Haider Ajina comments:

Economic and reconstruction progress is moving at a quicker pace. The improved security, thanks to the surge, is allowing infrastructure improvement (from increased oil revenue) and an improved economy, accelerate progress in Iraq. This in turn improves security which in then allows for improves infra structure and the economy. This cycle tends to speed up rapidly. Much construction in Felujah in the article above is a good example of this. The improved economy in the above article collaborates this also.

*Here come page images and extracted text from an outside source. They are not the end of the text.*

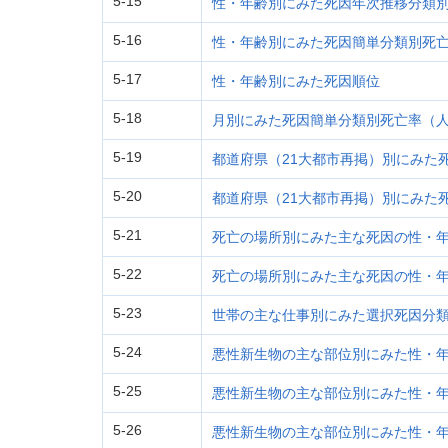
5-15
性・年齢別にみた死因年次推移分類別
5-16
性・年齢別にみた死因簡単分類別死亡
5-17
性・年齢別にみた死因順位
5-18
月別にみた死因簡単分類別死亡率（人
5-19
都道府県（21大都市再掲）別にみた
5-20
都道府県（21大都市再掲）別にみた
5-21
死亡の場所別にみた主な死因の性・
5-22
死亡の場所別にみた主な死因の性・
5-23
世帯の主な仕事別にみた選択死因分
5-24
悪性新生物の主な部位別にみた性・年
5-25
悪性新生物の主な部位別にみた性・年
5-26
悪性新生物の主な部位別にみた性・年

Basra is one of Iraq’s southern provinces and second most populated. It has an area of 7,363 sq mi and an estimated population of about 2,600,000. Basra is soon to be handed over to the Iraqis. Then nine out of eighteen Iraqi provinces will be under provincial control. The provinces under full Iraqi control will be a total of 41% of Iraq’s territory and 41% of the population.

All this has been achieved, (thanks to our men and women serving in Iraq and the Iraqis grasping this opportunity) in a country with little experience in democracy and the rule of law in its recent history and after 30 years of tyrannical rule, and only 4.5 short years since the liberation, and combating terrorist trying to destabilize an elected government.